NDP calling for probe of grocery store profits as food prices continue to rise

While overall inflation has started to cool, the latest data from Statistics Canada shows food prices are still trending upwards at a high rate. (George Frey/Bloomberg - image credit)
While overall inflation has started to cool, the latest data from Statistics Canada shows food prices are still trending upwards at a high rate. (George Frey/Bloomberg - image credit)

The federal NDP is calling for a parliamentary probe of the rising cost of food to determine whether major grocery store chains are raking in excess profits.

While Canada's inflation problem seems to be easing off, the cost of groceries has risen 10.8 per cent in the past year, according to Statistics Canada.

NDP agriculture critic Alistair MacGregor said he plans to table a motion before Wednesday's agriculture committee proposing that MPs investigate to find out whether grocery stores have been taking advantage of inflation.

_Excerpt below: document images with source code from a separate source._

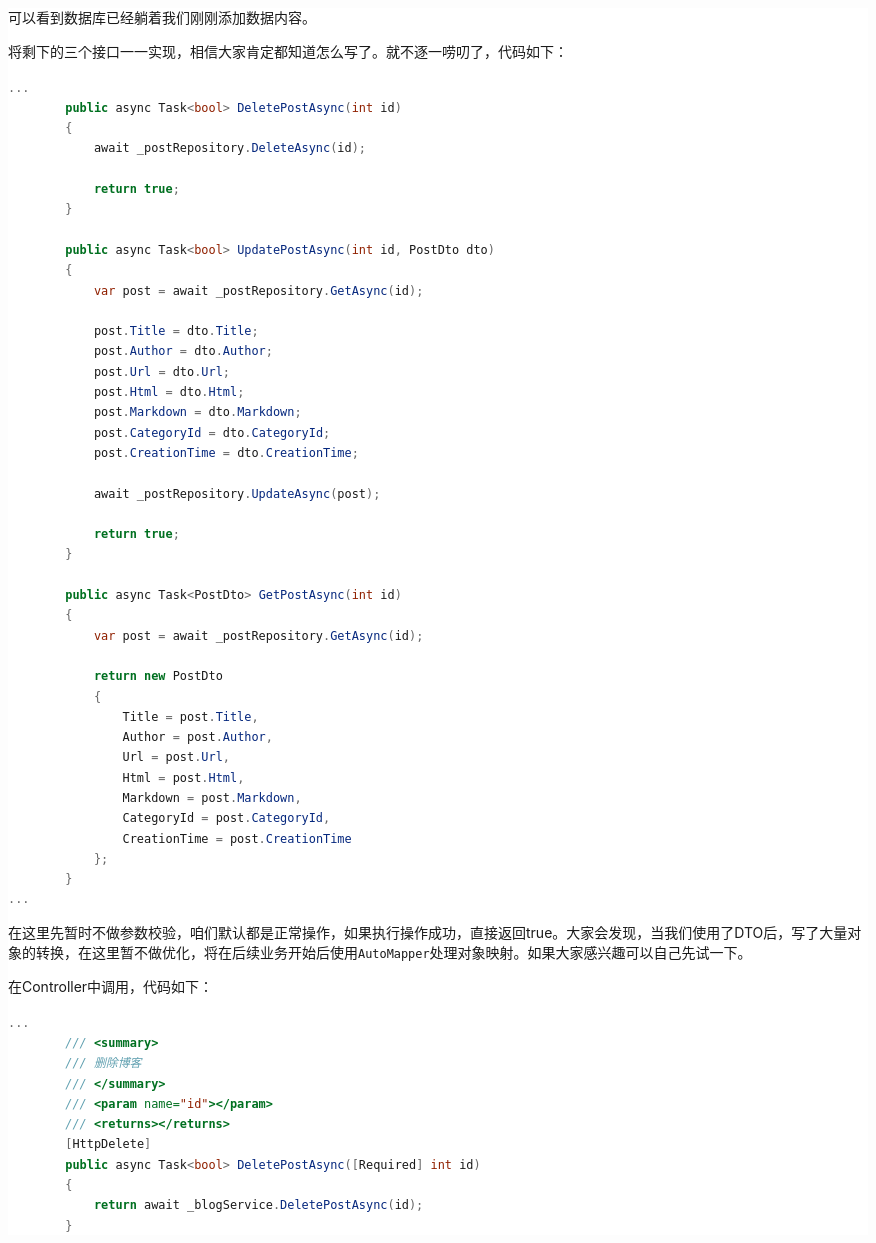 可以看到数据库已经躺着我们刚刚添加数据内容。

将剩下的三个接口一一实现，相信大家肯定都知道怎么写了。就不逐一唠叨了，代码如下：

```csharp
...
        public async Task<bool> DeletePostAsync(int id)
        {
            await _postRepository.DeleteAsync(id);

            return true;
        }

        public async Task<bool> UpdatePostAsync(int id, PostDto dto)
        {
            var post = await _postRepository.GetAsync(id);

            post.Title = dto.Title;
            post.Author = dto.Author;
            post.Url = dto.Url;
            post.Html = dto.Html;
            post.Markdown = dto.Markdown;
            post.CategoryId = dto.CategoryId;
            post.CreationTime = dto.CreationTime;

            await _postRepository.UpdateAsync(post);

            return true;
        }

        public async Task<PostDto> GetPostAsync(int id)
        {
            var post = await _postRepository.GetAsync(id);

            return new PostDto
            {
                Title = post.Title,
                Author = post.Author,
                Url = post.Url,
                Html = post.Html,
                Markdown = post.Markdown,
                CategoryId = post.CategoryId,
                CreationTime = post.CreationTime
            };
        }
...
```

在这里先暂时不做参数校验，咱们默认都是正常操作，如果执行操作成功，直接返回true。大家会发现，当我们使用了DTO后，写了大量对象的转换，在这里暂不做优化，将在后续业务开始后使用`AutoMapper`处理对象映射。如果大家感兴趣可以自己先试一下。

在Controller中调用，代码如下：

```csharp
...
        /// <summary>
        /// 删除博客
        /// </summary>
        /// <param name="id"></param>
        /// <returns></returns>
        [HttpDelete]
        public async Task<bool> DeletePostAsync([Required] int id)
        {
            return await _blogService.DeletePostAsync(id);
        }

```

"I think Canadians deserve answers and … in this time where they see the prices of everything going up, unfortunately they have a Liberal government which has not paid much attention to the role that corporate greed plays in the increasing prices they're seeing," MacGregor told CBC.

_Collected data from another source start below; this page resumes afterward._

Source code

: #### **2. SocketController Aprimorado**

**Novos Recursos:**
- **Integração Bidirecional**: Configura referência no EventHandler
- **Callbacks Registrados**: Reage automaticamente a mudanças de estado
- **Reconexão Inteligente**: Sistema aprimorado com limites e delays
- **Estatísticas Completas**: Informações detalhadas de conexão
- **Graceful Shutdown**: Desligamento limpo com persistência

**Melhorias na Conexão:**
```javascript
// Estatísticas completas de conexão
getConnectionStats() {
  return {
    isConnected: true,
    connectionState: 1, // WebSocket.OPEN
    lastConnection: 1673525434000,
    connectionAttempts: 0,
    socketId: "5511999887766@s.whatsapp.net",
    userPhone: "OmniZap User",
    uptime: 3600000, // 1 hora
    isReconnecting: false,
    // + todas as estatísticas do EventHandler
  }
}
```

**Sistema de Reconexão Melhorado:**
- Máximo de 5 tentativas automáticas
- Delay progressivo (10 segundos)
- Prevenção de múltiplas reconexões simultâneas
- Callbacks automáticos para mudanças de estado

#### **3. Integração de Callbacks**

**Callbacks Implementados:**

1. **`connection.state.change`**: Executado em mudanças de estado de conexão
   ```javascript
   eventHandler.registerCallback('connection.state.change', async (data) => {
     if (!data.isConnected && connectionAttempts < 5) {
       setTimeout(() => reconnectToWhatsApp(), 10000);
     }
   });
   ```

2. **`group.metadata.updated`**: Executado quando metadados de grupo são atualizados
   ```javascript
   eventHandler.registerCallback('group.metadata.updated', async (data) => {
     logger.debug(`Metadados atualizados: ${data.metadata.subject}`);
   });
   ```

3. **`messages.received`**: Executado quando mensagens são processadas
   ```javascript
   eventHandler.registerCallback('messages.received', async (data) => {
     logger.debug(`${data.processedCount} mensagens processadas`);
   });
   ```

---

Two of Canada's three major grocery chains posted increased profits in their most recent financial reports. Loblaw reported a quarterly profit of $387 million — an increase of $12 million, or 3.2 per cent, over the same quarter last year.

Metro posted a $275 million quarterly profit, up from $252.4 million in the same quarter the year before. While Empire reported an increased profit in June, its latest financial statement showed a slight decline in profits over the most recent quarter  — $187.5 million compared to $188.5 million the year previous.

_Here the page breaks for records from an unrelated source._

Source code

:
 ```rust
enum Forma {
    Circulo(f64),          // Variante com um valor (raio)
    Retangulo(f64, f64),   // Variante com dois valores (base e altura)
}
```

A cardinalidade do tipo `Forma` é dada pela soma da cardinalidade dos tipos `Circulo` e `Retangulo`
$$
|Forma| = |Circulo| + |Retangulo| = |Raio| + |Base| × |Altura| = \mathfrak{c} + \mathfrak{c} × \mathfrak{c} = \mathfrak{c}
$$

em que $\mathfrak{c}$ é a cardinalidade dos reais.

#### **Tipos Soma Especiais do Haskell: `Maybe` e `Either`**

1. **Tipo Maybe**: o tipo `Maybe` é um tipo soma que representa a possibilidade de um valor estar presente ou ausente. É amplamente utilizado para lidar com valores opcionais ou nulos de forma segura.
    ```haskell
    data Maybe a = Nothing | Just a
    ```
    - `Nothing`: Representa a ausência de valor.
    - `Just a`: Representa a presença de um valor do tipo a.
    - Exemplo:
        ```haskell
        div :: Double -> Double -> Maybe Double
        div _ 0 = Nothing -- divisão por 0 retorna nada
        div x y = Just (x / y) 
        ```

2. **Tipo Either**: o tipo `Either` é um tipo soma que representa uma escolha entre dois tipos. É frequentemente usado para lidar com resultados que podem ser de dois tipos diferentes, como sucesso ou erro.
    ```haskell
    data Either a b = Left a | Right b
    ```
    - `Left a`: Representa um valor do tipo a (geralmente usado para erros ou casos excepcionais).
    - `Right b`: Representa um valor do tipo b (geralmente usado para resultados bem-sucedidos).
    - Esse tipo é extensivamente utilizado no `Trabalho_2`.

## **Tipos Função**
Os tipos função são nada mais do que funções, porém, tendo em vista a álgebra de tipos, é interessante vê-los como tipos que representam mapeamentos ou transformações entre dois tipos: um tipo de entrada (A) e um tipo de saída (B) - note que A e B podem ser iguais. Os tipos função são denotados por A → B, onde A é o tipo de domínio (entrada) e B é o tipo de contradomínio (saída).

Loblaw brands include Shoppers Drug Mart, Superstore and No Frills. Metro owns Food Basics, Jean Coutu, Metro and other brands, while Empire owns Sobeys and FreshCo.

Justin Tang/The Canadian Press
Justin Tang/The Canadian Press

While Loblaw and Metro have attributed their increased profits to a rise in pharmaceutical sales, MacGregor said it's still worth looking into.

"I know Canadians are trying to do everything they can to balance their budgets, but they also deserve to have parliamentarians look at this issue and find solutions," he said.

University of Toronto professor Partha Mohanram, an expert in financial statement analysis, said there is little evidence to suggest major grocers are using inflation as a pretext to boost their profits.

"It's incredibly difficult to actually make an allegation that these guys are actually profiteering, but there's no doubt they're doing pretty well," he said.

Ivanoh Demers/Radio-Canada
Ivanoh Demers/Radio-Canada

A recent report from Dalhousie University looked into the profits of Canada's major grocers over the past five years and found no evidence of profiteering off of the recent spike in inflation.

"If 'greedflation' exists, the available data suggests grocers are not responsible," the report reads.

"If people are accusing grocers of gouging and profiteering we don't know where they're getting their data," said Sylvain Charlebois, one of the report's authors.

But Charlebois, who is also director of the Agri-Food Analytics Lab at Dalhousie University, said a study into the rising cost of food is still worth doing, as long as it doesn't focus solely on grocery store profits.

The Retail Council of Canada, which represents the major grocers, said it doesn't oppose a committee study but — like Charlebois — argued that it should look at the effect external pressures — such as the war in Ukraine — are having on food prices.

"It would benefit any observer to look at the issue of rising food prices from the ground up, since there are so many global events and pressures at play," council spokesperson Michelle Wasylyshen said in an email.

A spokesperson for Conservative MP John Barlow, vice chair of the agriculture committee, told CBC News Barlow won't comment on the motion until he sees the text.

CBC reached out to Liberal members of the agriculture committee to ask if they would support the study but did not receive a response by the time of publication.